_Your goal_
Return, word for word, the stretch of the records below from the line containing "Skip to content" through the line containing "endüstriyel su arıtma servisi", with both of those lines included.

○ ○ ○ ○ ○

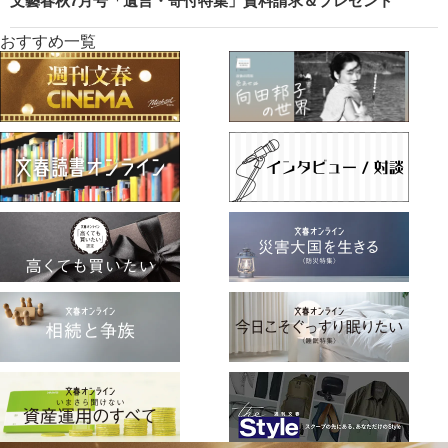
文藝春秋7月号「遺言・寄付特集」資料請求＆プレゼント
おすすめ一覧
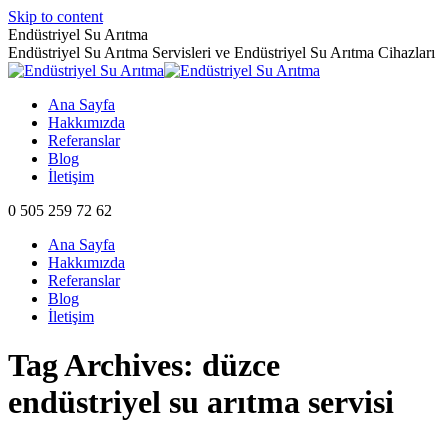
Skip to content
Endüstriyel Su Arıtma
Endüstriyel Su Arıtma Servisleri ve Endüstriyel Su Arıtma Cihazları
Ana Sayfa
Hakkımızda
Referanslar
Blog
İletişim
0 505 259 72 62
Ana Sayfa
Hakkımızda
Referanslar
Blog
İletişim
Tag Archives:
düzce
endüstriyel su arıtma servisi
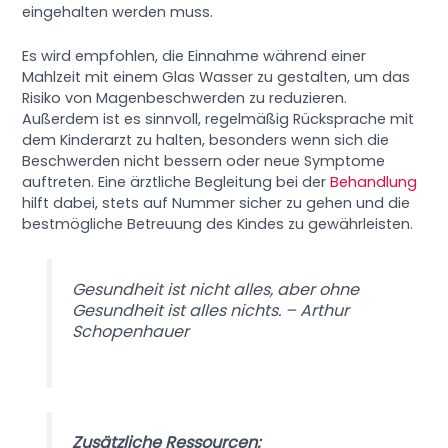
eingehalten werden muss.
Es wird empfohlen, die Einnahme während einer
Mahlzeit mit einem Glas Wasser zu gestalten, um das
Risiko von Magenbeschwerden zu reduzieren.
Außerdem ist es sinnvoll, regelmäßig Rücksprache mit
dem Kinderarzt zu halten, besonders wenn sich die
Beschwerden nicht bessern oder neue Symptome
auftreten. Eine ärztliche Begleitung bei der
Behandlung
hilft dabei, stets auf Nummer sicher zu gehen und die
bestmögliche Betreuung des Kindes zu gewährleisten.
Gesundheit ist nicht alles, aber ohne
Gesundheit ist alles nichts. – Arthur
Schopenhauer
Zusätzliche Ressourcen:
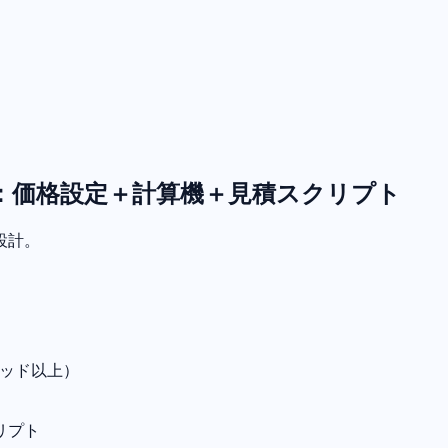
）：価格設定＋計算機＋見積スクリプト
設計。
ベッド以上）
リプト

○ ○ ○ ○ ○

_Written response_
Skip to content
Endüstriyel Su Arıtma
Endüstriyel Su Arıtma Servisleri ve Endüstriyel Su Arıtma Cihazları
Ana Sayfa
Hakkımızda
Referanslar
Blog
İletişim
0 505 259 72 62
Ana Sayfa
Hakkımızda
Referanslar
Blog
İletişim
Tag Archives:
düzce
endüstriyel su arıtma servisi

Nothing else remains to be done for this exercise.